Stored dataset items

— begin —

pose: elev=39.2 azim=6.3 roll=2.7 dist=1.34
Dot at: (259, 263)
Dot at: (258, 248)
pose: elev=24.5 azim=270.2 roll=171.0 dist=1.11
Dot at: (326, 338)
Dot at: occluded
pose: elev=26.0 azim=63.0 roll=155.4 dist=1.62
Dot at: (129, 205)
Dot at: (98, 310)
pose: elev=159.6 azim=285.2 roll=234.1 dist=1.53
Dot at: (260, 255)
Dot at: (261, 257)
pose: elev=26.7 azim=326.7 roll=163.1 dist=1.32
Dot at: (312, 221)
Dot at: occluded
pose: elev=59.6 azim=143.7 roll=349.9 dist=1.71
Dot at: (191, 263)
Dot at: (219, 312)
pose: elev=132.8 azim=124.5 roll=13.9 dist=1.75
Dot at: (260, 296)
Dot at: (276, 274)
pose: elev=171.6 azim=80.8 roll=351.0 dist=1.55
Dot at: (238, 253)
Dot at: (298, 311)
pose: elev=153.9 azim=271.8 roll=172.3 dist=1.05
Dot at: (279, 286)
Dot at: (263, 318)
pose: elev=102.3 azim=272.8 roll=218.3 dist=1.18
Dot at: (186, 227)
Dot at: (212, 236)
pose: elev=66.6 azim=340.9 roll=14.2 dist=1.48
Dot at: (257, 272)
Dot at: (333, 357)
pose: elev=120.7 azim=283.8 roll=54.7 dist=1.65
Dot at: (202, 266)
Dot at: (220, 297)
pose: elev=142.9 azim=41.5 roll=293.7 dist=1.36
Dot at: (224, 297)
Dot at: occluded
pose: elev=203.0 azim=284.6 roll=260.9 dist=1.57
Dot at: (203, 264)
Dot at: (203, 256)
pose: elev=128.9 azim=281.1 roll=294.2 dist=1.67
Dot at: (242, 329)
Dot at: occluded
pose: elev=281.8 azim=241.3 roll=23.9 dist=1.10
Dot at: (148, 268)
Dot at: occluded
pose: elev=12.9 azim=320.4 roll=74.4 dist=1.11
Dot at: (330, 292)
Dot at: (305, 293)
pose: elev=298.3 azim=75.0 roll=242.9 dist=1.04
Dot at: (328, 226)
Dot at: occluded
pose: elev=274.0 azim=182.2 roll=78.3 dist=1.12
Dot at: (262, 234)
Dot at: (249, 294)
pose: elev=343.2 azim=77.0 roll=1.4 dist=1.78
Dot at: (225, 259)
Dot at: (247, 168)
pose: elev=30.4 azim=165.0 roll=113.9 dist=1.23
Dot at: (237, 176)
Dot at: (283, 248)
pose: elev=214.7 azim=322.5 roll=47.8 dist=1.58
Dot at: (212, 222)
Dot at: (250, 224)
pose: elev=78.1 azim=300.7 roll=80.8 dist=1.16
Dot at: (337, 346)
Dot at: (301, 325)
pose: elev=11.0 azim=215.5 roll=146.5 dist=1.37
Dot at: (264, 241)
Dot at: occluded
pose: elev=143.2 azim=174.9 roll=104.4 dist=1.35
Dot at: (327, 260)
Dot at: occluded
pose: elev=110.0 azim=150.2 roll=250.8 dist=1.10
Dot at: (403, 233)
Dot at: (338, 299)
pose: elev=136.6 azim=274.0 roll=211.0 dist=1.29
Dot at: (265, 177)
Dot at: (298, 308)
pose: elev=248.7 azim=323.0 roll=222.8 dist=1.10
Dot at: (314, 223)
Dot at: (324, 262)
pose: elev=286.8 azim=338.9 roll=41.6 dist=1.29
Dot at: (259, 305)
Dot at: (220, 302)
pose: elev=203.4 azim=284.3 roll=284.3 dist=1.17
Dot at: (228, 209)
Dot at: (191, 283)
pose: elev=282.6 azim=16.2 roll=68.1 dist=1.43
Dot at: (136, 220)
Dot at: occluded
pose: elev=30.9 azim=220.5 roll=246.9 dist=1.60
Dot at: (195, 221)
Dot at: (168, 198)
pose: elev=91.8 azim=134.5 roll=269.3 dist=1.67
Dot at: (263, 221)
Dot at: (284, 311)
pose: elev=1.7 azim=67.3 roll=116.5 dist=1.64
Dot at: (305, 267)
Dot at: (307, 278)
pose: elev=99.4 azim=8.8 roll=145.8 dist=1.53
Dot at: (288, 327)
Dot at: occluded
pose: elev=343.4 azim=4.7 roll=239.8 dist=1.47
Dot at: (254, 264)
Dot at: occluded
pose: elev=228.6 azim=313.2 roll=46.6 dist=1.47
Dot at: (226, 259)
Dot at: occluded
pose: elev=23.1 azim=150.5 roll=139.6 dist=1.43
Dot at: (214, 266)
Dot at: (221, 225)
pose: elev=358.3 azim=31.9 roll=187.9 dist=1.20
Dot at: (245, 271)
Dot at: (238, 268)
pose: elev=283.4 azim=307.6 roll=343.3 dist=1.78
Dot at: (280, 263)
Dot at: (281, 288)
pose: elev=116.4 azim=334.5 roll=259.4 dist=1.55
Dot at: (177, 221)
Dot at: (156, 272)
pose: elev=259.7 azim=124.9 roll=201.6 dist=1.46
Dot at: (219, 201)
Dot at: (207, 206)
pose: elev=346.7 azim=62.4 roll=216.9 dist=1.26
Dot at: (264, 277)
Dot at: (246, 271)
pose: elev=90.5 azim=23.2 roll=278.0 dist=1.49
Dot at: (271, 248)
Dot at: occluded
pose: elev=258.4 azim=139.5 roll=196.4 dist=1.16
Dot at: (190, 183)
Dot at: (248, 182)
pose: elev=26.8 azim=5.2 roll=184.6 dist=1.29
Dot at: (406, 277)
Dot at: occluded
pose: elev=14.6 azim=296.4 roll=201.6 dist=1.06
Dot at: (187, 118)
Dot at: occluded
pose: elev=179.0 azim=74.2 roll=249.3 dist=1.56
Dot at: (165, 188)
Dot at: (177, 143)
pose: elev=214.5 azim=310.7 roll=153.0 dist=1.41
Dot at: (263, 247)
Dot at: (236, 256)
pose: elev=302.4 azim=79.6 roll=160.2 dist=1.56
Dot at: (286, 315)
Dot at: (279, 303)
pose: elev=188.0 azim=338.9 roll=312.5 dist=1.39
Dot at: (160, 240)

— end —

#### STATED EXERCISE
Return all of the records above unchanged, line for line.

#### RESPONSE TO THE TASK
pose: elev=39.2 azim=6.3 roll=2.7 dist=1.34
Dot at: (259, 263)
Dot at: (258, 248)
pose: elev=24.5 azim=270.2 roll=171.0 dist=1.11
Dot at: (326, 338)
Dot at: occluded
pose: elev=26.0 azim=63.0 roll=155.4 dist=1.62
Dot at: (129, 205)
Dot at: (98, 310)
pose: elev=159.6 azim=285.2 roll=234.1 dist=1.53
Dot at: (260, 255)
Dot at: (261, 257)
pose: elev=26.7 azim=326.7 roll=163.1 dist=1.32
Dot at: (312, 221)
Dot at: occluded
pose: elev=59.6 azim=143.7 roll=349.9 dist=1.71
Dot at: (191, 263)
Dot at: (219, 312)
pose: elev=132.8 azim=124.5 roll=13.9 dist=1.75
Dot at: (260, 296)
Dot at: (276, 274)
pose: elev=171.6 azim=80.8 roll=351.0 dist=1.55
Dot at: (238, 253)
Dot at: (298, 311)
pose: elev=153.9 azim=271.8 roll=172.3 dist=1.05
Dot at: (279, 286)
Dot at: (263, 318)
pose: elev=102.3 azim=272.8 roll=218.3 dist=1.18
Dot at: (186, 227)
Dot at: (212, 236)
pose: elev=66.6 azim=340.9 roll=14.2 dist=1.48
Dot at: (257, 272)
Dot at: (333, 357)
pose: elev=120.7 azim=283.8 roll=54.7 dist=1.65
Dot at: (202, 266)
Dot at: (220, 297)
pose: elev=142.9 azim=41.5 roll=293.7 dist=1.36
Dot at: (224, 297)
Dot at: occluded
pose: elev=203.0 azim=284.6 roll=260.9 dist=1.57
Dot at: (203, 264)
Dot at: (203, 256)
pose: elev=128.9 azim=281.1 roll=294.2 dist=1.67
Dot at: (242, 329)
Dot at: occluded
pose: elev=281.8 azim=241.3 roll=23.9 dist=1.10
Dot at: (148, 268)
Dot at: occluded
pose: elev=12.9 azim=320.4 roll=74.4 dist=1.11
Dot at: (330, 292)
Dot at: (305, 293)
pose: elev=298.3 azim=75.0 roll=242.9 dist=1.04
Dot at: (328, 226)
Dot at: occluded
pose: elev=274.0 azim=182.2 roll=78.3 dist=1.12
Dot at: (262, 234)
Dot at: (249, 294)
pose: elev=343.2 azim=77.0 roll=1.4 dist=1.78
Dot at: (225, 259)
Dot at: (247, 168)
pose: elev=30.4 azim=165.0 roll=113.9 dist=1.23
Dot at: (237, 176)
Dot at: (283, 248)
pose: elev=214.7 azim=322.5 roll=47.8 dist=1.58
Dot at: (212, 222)
Dot at: (250, 224)
pose: elev=78.1 azim=300.7 roll=80.8 dist=1.16
Dot at: (337, 346)
Dot at: (301, 325)
pose: elev=11.0 azim=215.5 roll=146.5 dist=1.37
Dot at: (264, 241)
Dot at: occluded
pose: elev=143.2 azim=174.9 roll=104.4 dist=1.35
Dot at: (327, 260)
Dot at: occluded
pose: elev=110.0 azim=150.2 roll=250.8 dist=1.10
Dot at: (403, 233)
Dot at: (338, 299)
pose: elev=136.6 azim=274.0 roll=211.0 dist=1.29
Dot at: (265, 177)
Dot at: (298, 308)
pose: elev=248.7 azim=323.0 roll=222.8 dist=1.10
Dot at: (314, 223)
Dot at: (324, 262)
pose: elev=286.8 azim=338.9 roll=41.6 dist=1.29
Dot at: (259, 305)
Dot at: (220, 302)
pose: elev=203.4 azim=284.3 roll=284.3 dist=1.17
Dot at: (228, 209)
Dot at: (191, 283)
pose: elev=282.6 azim=16.2 roll=68.1 dist=1.43
Dot at: (136, 220)
Dot at: occluded
pose: elev=30.9 azim=220.5 roll=246.9 dist=1.60
Dot at: (195, 221)
Dot at: (168, 198)
pose: elev=91.8 azim=134.5 roll=269.3 dist=1.67
Dot at: (263, 221)
Dot at: (284, 311)
pose: elev=1.7 azim=67.3 roll=116.5 dist=1.64
Dot at: (305, 267)
Dot at: (307, 278)
pose: elev=99.4 azim=8.8 roll=145.8 dist=1.53
Dot at: (288, 327)
Dot at: occluded
pose: elev=343.4 azim=4.7 roll=239.8 dist=1.47
Dot at: (254, 264)
Dot at: occluded
pose: elev=228.6 azim=313.2 roll=46.6 dist=1.47
Dot at: (226, 259)
Dot at: occluded
pose: elev=23.1 azim=150.5 roll=139.6 dist=1.43
Dot at: (214, 266)
Dot at: (221, 225)
pose: elev=358.3 azim=31.9 roll=187.9 dist=1.20
Dot at: (245, 271)
Dot at: (238, 268)
pose: elev=283.4 azim=307.6 roll=343.3 dist=1.78
Dot at: (280, 263)
Dot at: (281, 288)
pose: elev=116.4 azim=334.5 roll=259.4 dist=1.55
Dot at: (177, 221)
Dot at: (156, 272)
pose: elev=259.7 azim=124.9 roll=201.6 dist=1.46
Dot at: (219, 201)
Dot at: (207, 206)
pose: elev=346.7 azim=62.4 roll=216.9 dist=1.26
Dot at: (264, 277)
Dot at: (246, 271)
pose: elev=90.5 azim=23.2 roll=278.0 dist=1.49
Dot at: (271, 248)
Dot at: occluded
pose: elev=258.4 azim=139.5 roll=196.4 dist=1.16
Dot at: (190, 183)
Dot at: (248, 182)
pose: elev=26.8 azim=5.2 roll=184.6 dist=1.29
Dot at: (406, 277)
Dot at: occluded
pose: elev=14.6 azim=296.4 roll=201.6 dist=1.06
Dot at: (187, 118)
Dot at: occluded
pose: elev=179.0 azim=74.2 roll=249.3 dist=1.56
Dot at: (165, 188)
Dot at: (177, 143)
pose: elev=214.5 azim=310.7 roll=153.0 dist=1.41
Dot at: (263, 247)
Dot at: (236, 256)
pose: elev=302.4 azim=79.6 roll=160.2 dist=1.56
Dot at: (286, 315)
Dot at: (279, 303)
pose: elev=188.0 azim=338.9 roll=312.5 dist=1.39
Dot at: (160, 240)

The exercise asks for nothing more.